G RAPHICAL D ISPLAYS FOR CATEGORICAL DATA PIE CHART BAR GRAPH
Pie charts are used to show the parts of a single group that fall into different categories. If the data is about separate groups, then a pie chart is NOT appropriate. A pie chart of the percentage of OHS students with different colored hair would be appropriate because the categories come from one group (OHS students). The number of people that owned an iPod from different age groups would NOT be appropriate because they are different groups. Bar graphs are always appropriate for categorical data and are easier to read and understand. When choosing your graphical display for categorical data, always use a bar graph unless instructed to make a pie chart.
T WO – WAY TABLES A two way table shows the counts for individuals that fit into a combination of two variables.
M ARGINAL DISTRIBUTIONS The marginal distribution of one of the categorical variables in a two-way table of counts is the distribution of values of that variable among all individuals described by the table. In other words, the row or column total for that variable divided by the table total. This would be the marginal distribution for the variable “almost certain”. The row “almost certain” has a total of 1083 and there were 4826 total individuals counted in the data
If we calculate the marginal distribution for all the row variables we would get the following outcomes a bar graph showing the marginal distributions for each row variable is also shown:
C ONDITIONAL D ISTRIBUTION A conditional distribution of a variable describes the values of that variable among individuals who have a specific value of another variable. There is a separate conditional distribution for each value of the other variable.
Women are the condition here. These are the conditional distributions of responses ONLY AMONG WOMEN. Therefore the “total” becomes the total number of WOMEN (2367)
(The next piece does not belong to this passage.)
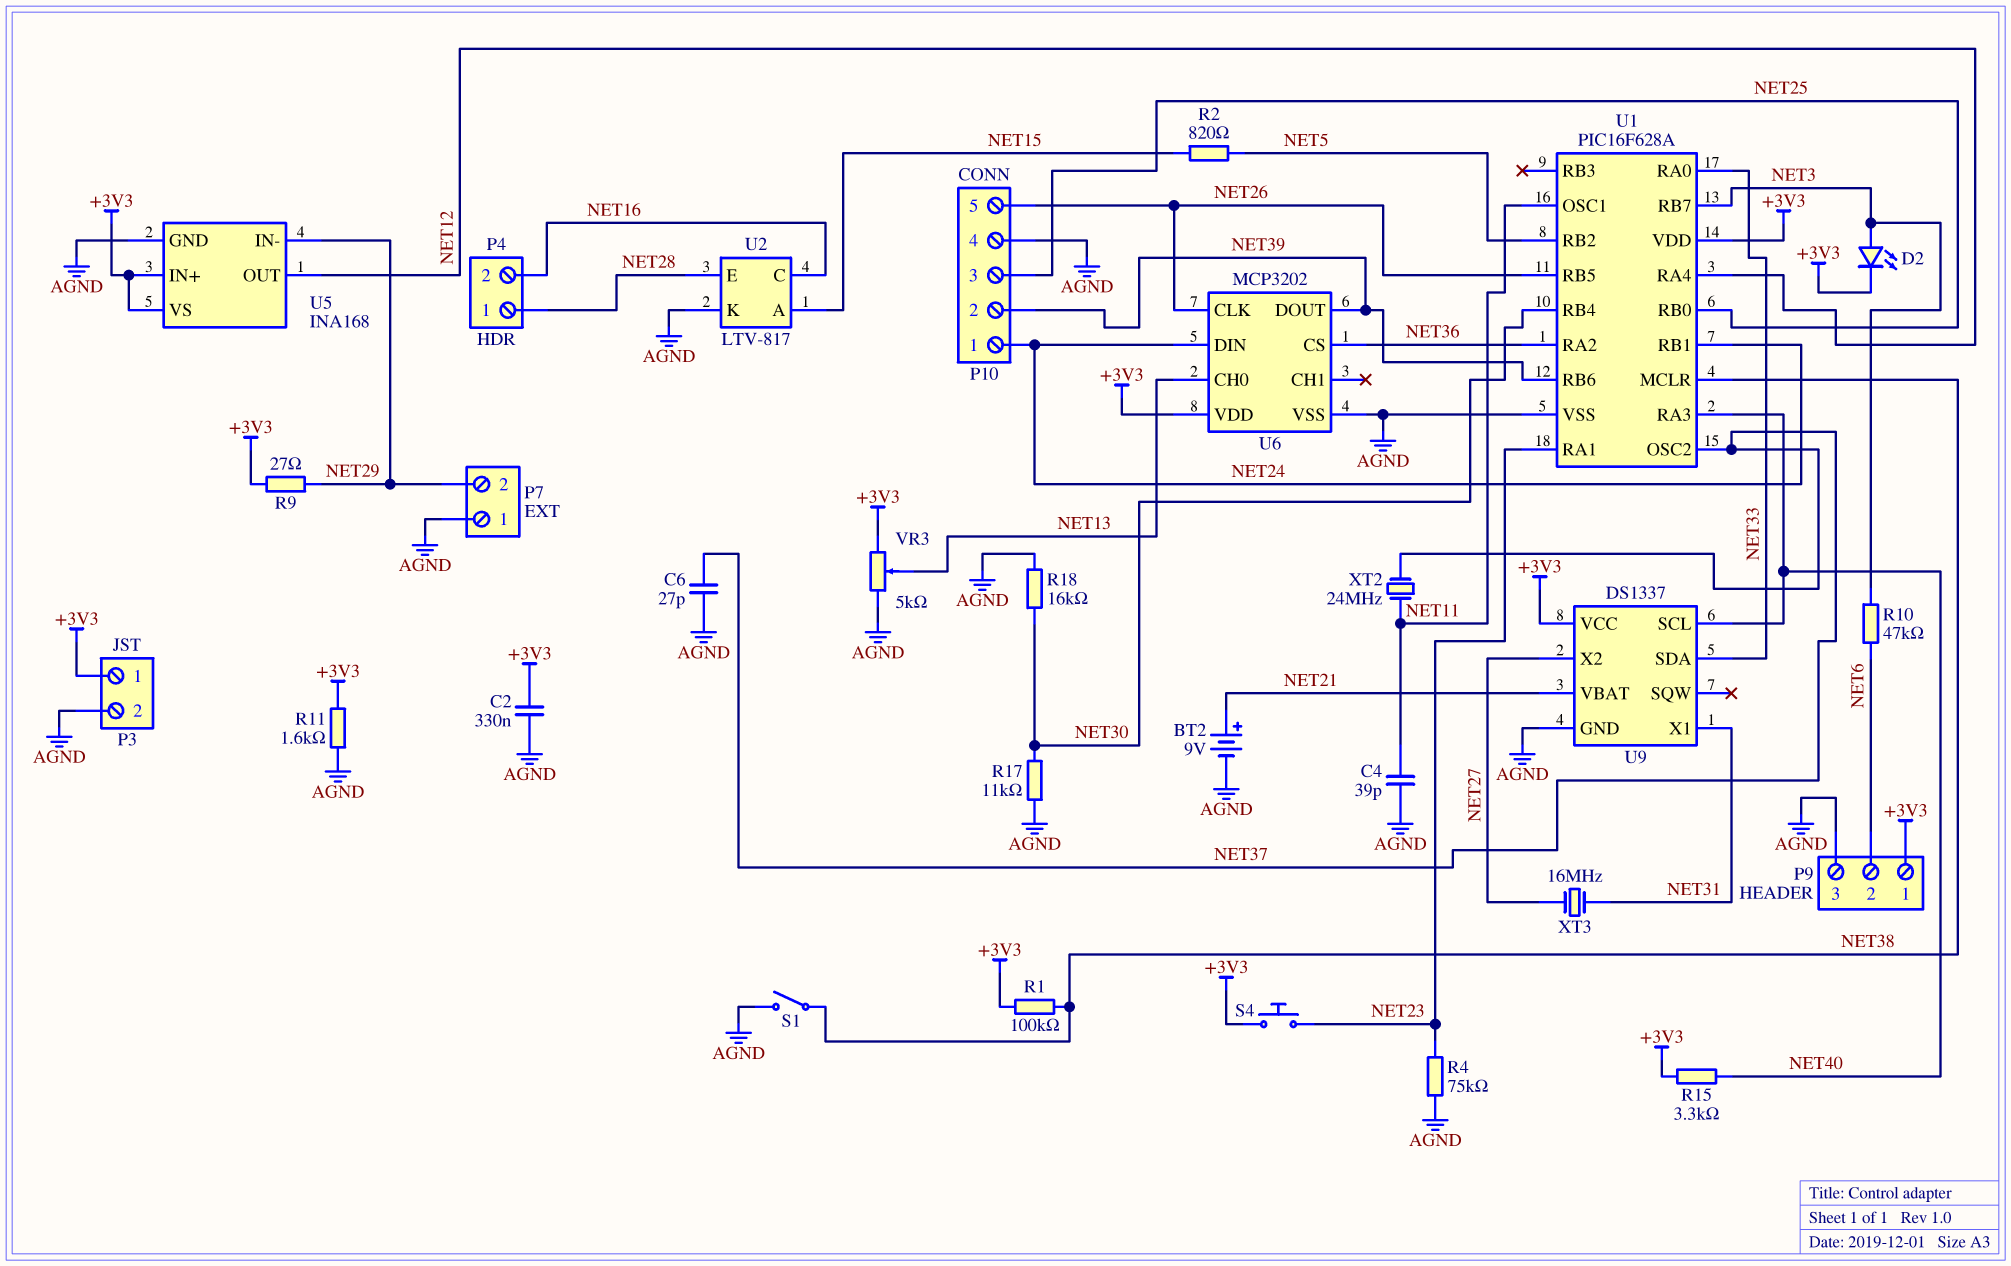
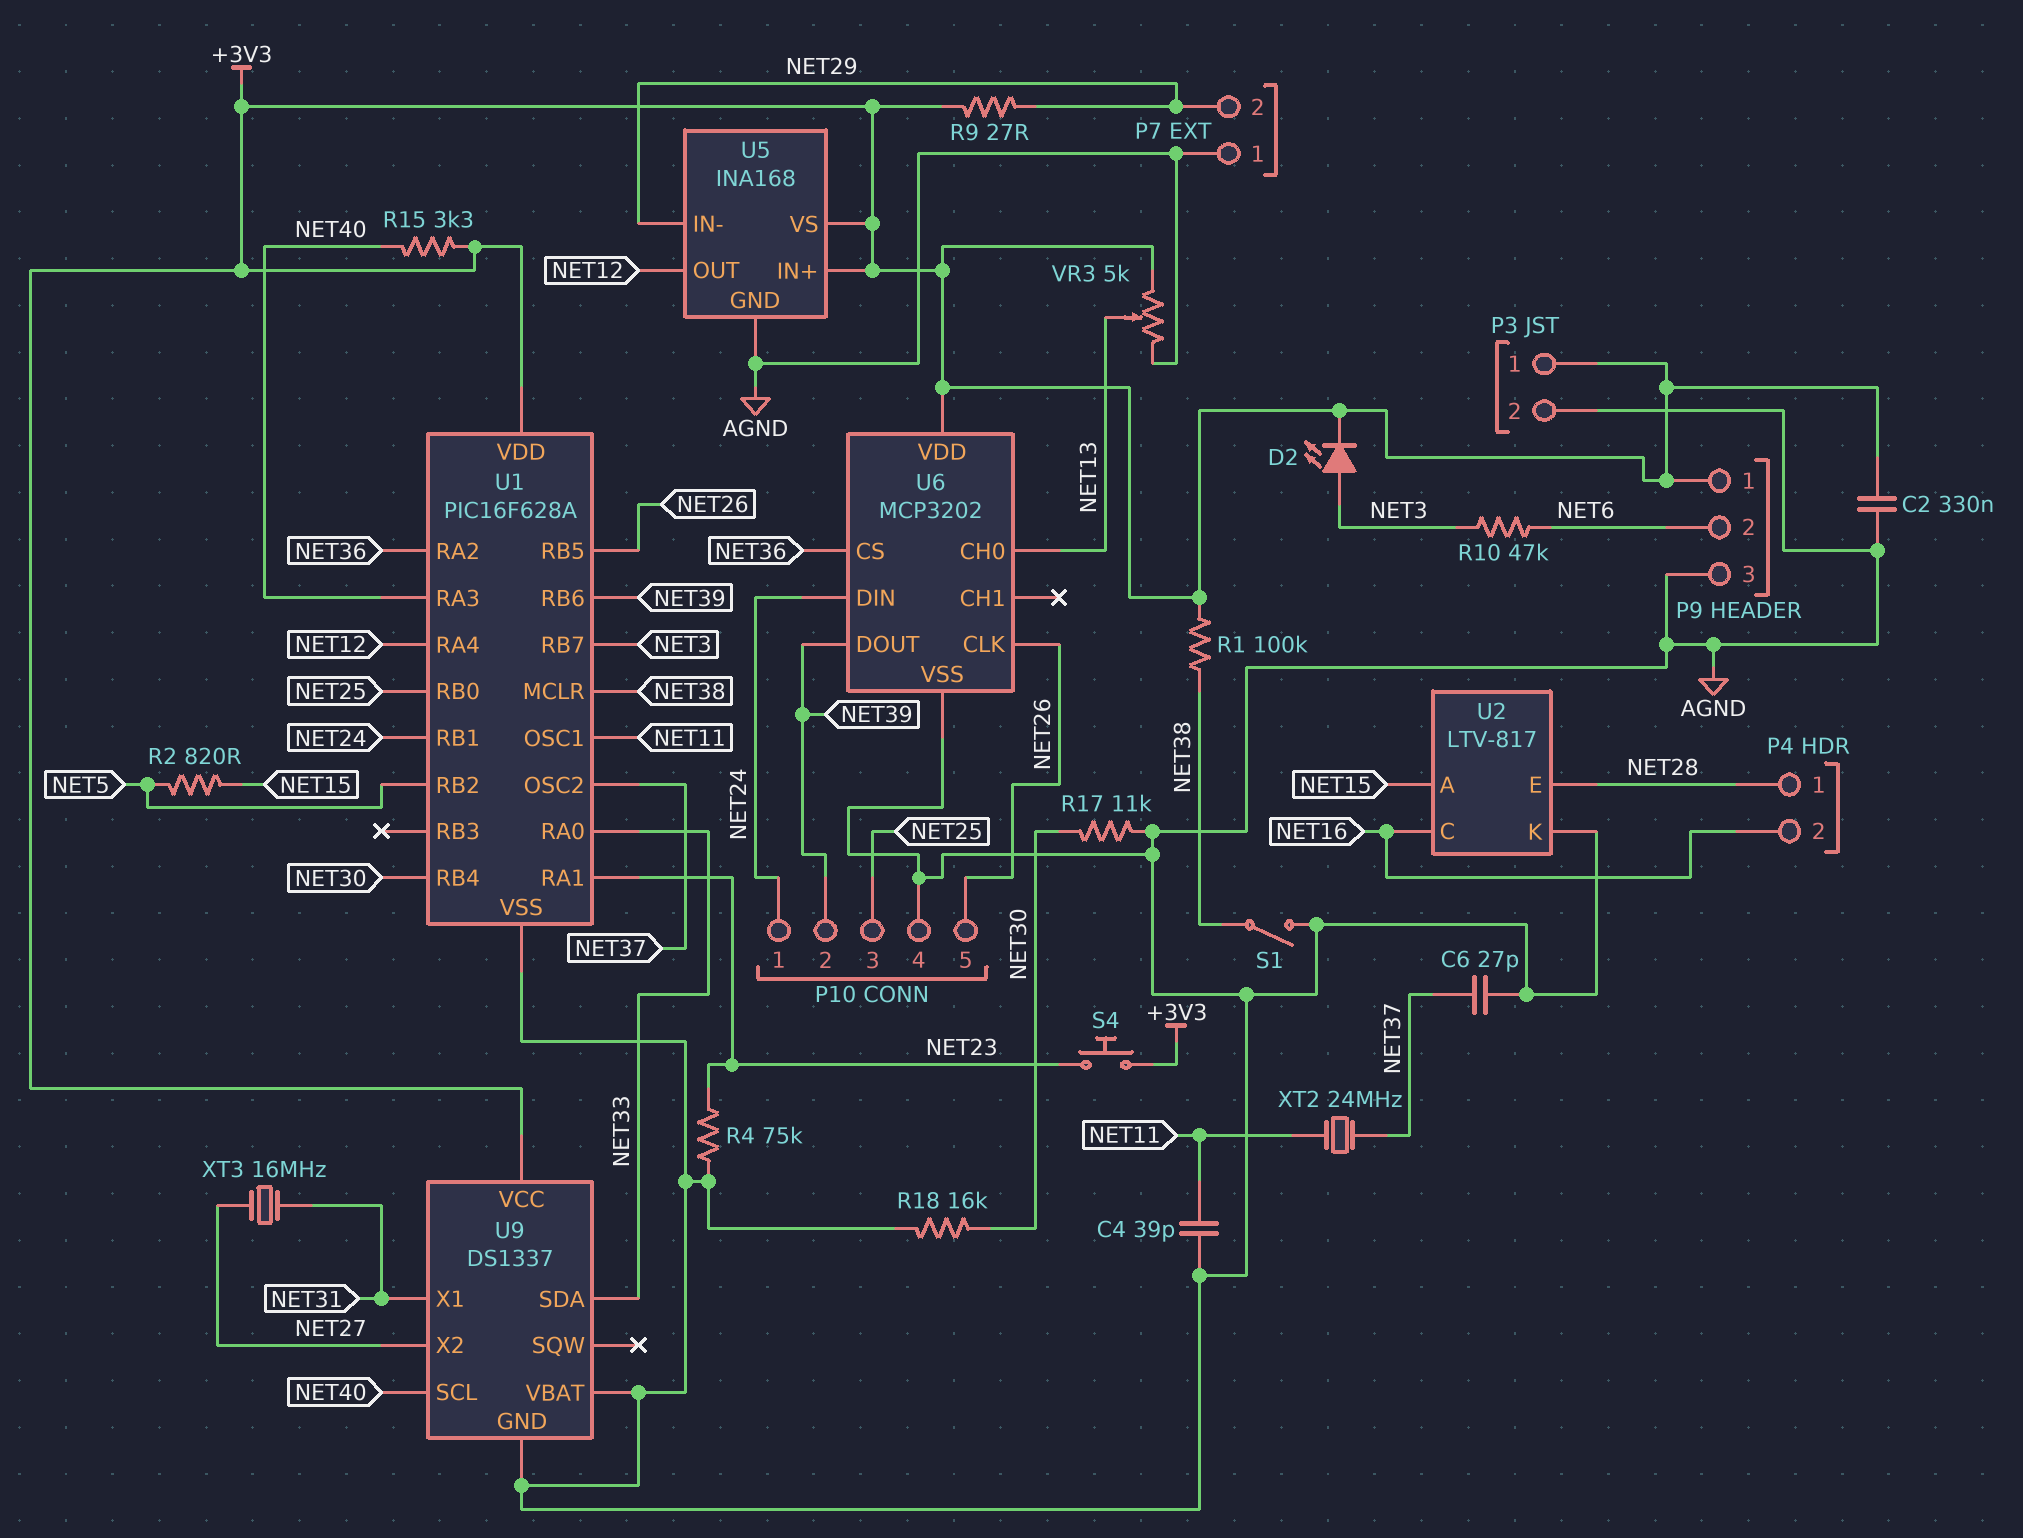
BT2: 9V (plus NET21, minus AGND) -> none
R11: 1.6k (+3V3, AGND) -> none
U9 pin VBAT: NET21 -> AGND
We say that there is an association between two variables if values of one variable seem to occur in common with values of the other variable. For example, higher values in variable x seem to occur with higher values of variable y, we say there is an association between x and y.
4 STEPS TO ORGANIZING A STATS PROBLEM 1. State: What’s the question that you’re trying to answer? 2. Plan: How will you go about answering the question? What statistical techniques does this problem call for? 3. Do: Make graphs and carry out needed calculations. 4. Conclude: Give your practical conclusion in the setting of the real-world problem. To keep the four steps straight, just remember: Statistics Problems Demand Consistency!